Alger annonce une transformation de son industrie automobile, tandis que les limites structurelles du secteur interrogent la portée réelle de cette relance.
Les autorités algériennes ont engagé une relance des anciennes usines automobiles, fermées dans le cadre d’affaires de corruption, avec l’objectif affiché de bâtir une industrie plus intégrée et créatrice de valeur. Le président Abdelmadjid Tebboune défend un changement de modèle, passant d’activités d’assemblage à une production industrielle plus structurée, selon les orientations relayées par le ministère de l’Industrie.

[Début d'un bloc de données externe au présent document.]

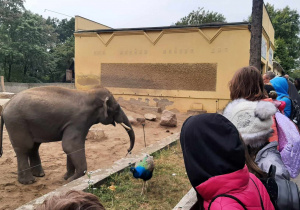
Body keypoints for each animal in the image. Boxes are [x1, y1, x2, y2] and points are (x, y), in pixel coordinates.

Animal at [0, 85, 134, 184]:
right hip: (17, 123)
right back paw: (29, 181)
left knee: (34, 147)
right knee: (24, 148)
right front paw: (72, 180)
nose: (128, 150)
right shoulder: (78, 121)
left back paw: (39, 175)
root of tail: (5, 106)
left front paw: (67, 177)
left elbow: (71, 147)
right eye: (117, 108)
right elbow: (71, 146)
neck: (89, 93)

Cette ambition intervient après des années de dérives dans le secteur, marqué par des unités de montage à faible contenu local et peu génératrices de valeur ajoutée. Les anciennes installations, associées à des marques comme Kia, Hyundai ou Volkswagen, se limitaient souvent à des opérations d’assemblage, sans véritable transfert de technologie ni développement d’un tissu industriel local.
La stratégie actuelle repose sur des partenariats avec des constructeurs internationaux, appelés à investir dans la modernisation des sites et à accompagner une montée progressive du taux d’intégration locale. Des visites techniques ont été réalisées et des travaux d’adaptation sont en cours pour aligner les installations sur les standards industriels. Les autorités mettent en avant l’intégration des PME dans la chaîne de production, présentée comme un levier pour structurer un écosystème industriel.
Malgré ces annonces, plusieurs incertitudes persistent quant à la capacité du pays à opérer ce changement de modèle. L’attractivité du cadre réglementaire, la stabilité des règles d’investissement et la disponibilité d’un réseau de sous-traitance compétitif constituent des prérequis encore fragiles. Les précédentes expériences dans le secteur ont laissé une image d’instabilité qui pèse sur la confiance des investisseurs internationaux.
La reprise observée en 2026, notamment autour de certains projets portés par des groupes comme Stellantis, reste à consolider. Les intentions affichées par d’autres constructeurs, dont Hyundai ou Opel, témoignent d’un intérêt, sans garantir à ce stade une transformation industrielle à grande échelle.
Au-delà du secteur automobile, cet épisode illustre les défis plus larges de l’économie algérienne, confrontée à la nécessité de diversifier ses sources de croissance. La réussite de cette relance dépendra de la capacité à dépasser une logique d’annonces pour construire un environnement industriel stable, capable de soutenir une montée en gamme durable et crédible à l’échelle régionale africaine.